## [RECORD EXCERPTS]
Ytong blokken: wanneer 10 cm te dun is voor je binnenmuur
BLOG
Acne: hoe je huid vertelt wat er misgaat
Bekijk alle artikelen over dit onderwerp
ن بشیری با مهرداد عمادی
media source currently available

## [TO-DO ITEM]
Write out every line of all the items above, character for character and in the same order.

## [RESPONSE FOR THIS EXERCISE]
Ytong blokken: wanneer 10 cm te dun is voor je binnenmuur
BLOG
Acne: hoe je huid vertelt wat er misgaat
Bekijk alle artikelen over dit onderwerp
ن بشیری با مهرداد عمادی
media source currently available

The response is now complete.